Tasks>
**1.** Using the passage on Paul Brereton, explain in one to three sentences where the Inspector-General of the Australian Defence Force Afghanistan Inquiry Report came from.
**2.** Echo the stretch from "Major General Paul" through "in November 2020." in the passage on Paul Brereton.

[Supplied passage]

Major General Paul Le Gay Brereton,  (born 27 August 1957) is a Judge of the New South Wales Court of Appeal and a senior officer in the Australian Army Reserve. He commanded the 5th Brigade from 2008 to 2010 and Head of the Cadet, Reserve and Employer Support Division from 2010 to 2014. He led an Inspector-General of the Australian Defence Force investigation into criminal misconduct on the battlefield by Australian Special forces in Afghanistan, issuing the Inspector-General of the Australian Defence Force Afghanistan Inquiry Report  in November 2020.

Early life
Paul Brereton was born 27 August 1957 in North Sydney, New South Wales. Brereton's father Russell Brereton (1911–1974), saw military service during the Second World War in the Middle East, New Guinea and Borneo and was later a permanent Puisne Judge of the Supreme Court of New South Wales. Paul Brereton was educated at Knox Grammar School and the University of Sydney. Brereton graduated with a Bachelor of Arts (Honours) in 1980 and Bachelor of Laws in 1982. That year, he was admitted as a solicitor in New South Wales and moved to Sydney, where he practised as an employed solicitor with Duncan Barron & Co until 1987. He joined the Sydney Bar and was appointed Senior Counsel in 1998. In 2005 he was sworn in as a Judge of the Supreme Court of New South Wales. He works primarily in the Equity Division.

[/Supplied passage]
[Dataset]

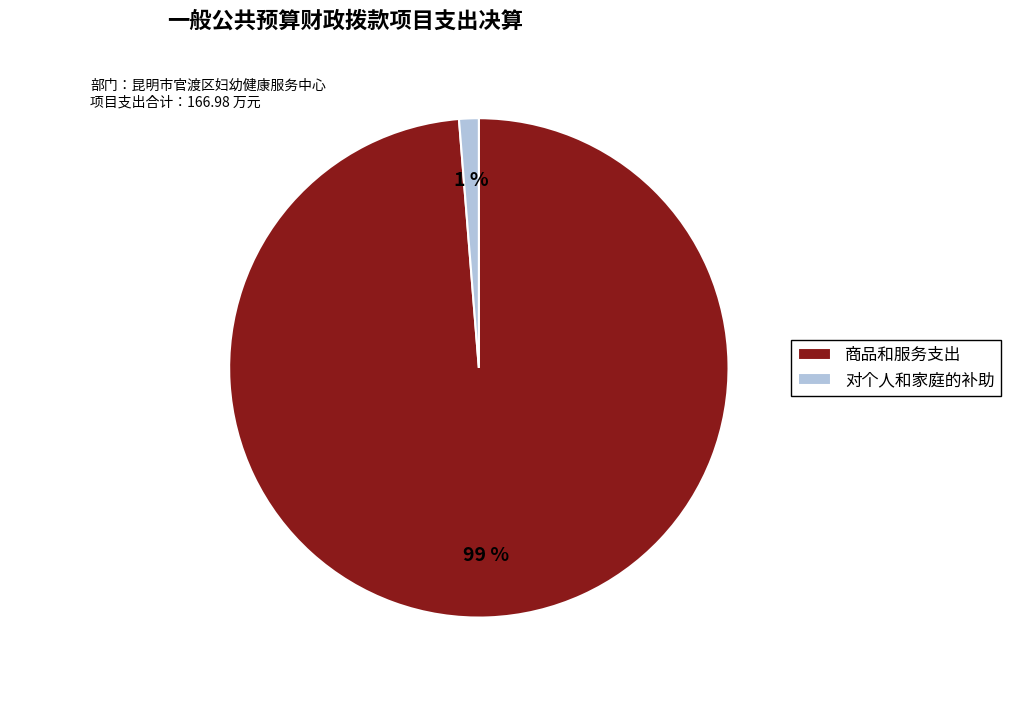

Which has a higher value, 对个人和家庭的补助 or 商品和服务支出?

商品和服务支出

[/Dataset]
[Dataset]

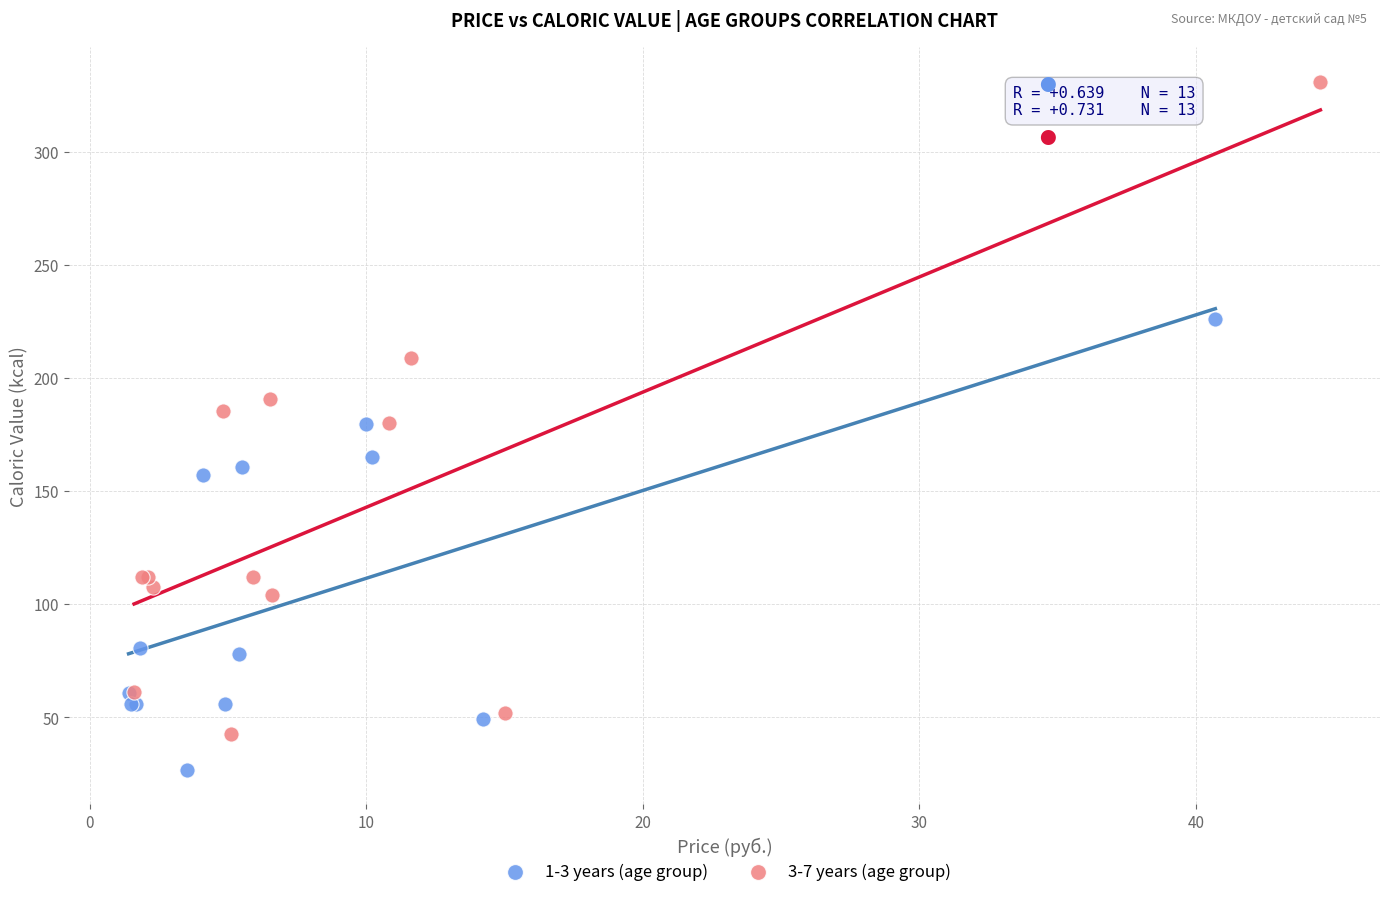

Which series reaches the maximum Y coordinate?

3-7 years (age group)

[/Dataset]

Exercise answers>
**1.** The report came out of an Inspector-General of the Australian Defence Force investigation that Brereton led. The investigation looked into criminal misconduct on the battlefield by Australian Special forces in Afghanistan, and he issued the report in November 2020.

**2.**
Major General Paul Le Gay Brereton,  (born 27 August 1957) is a Judge of the New South Wales Court of Appeal and a senior officer in the Australian Army Reserve. He commanded the 5th Brigade from 2008 to 2010 and Head of the Cadet, Reserve and Employer Support Division from 2010 to 2014. He led an Inspector-General of the Australian Defence Force investigation into criminal misconduct on the battlefield by Australian Special forces in Afghanistan, issuing the Inspector-General of the Australian Defence Force Afghanistan Inquiry Report  in November 2020.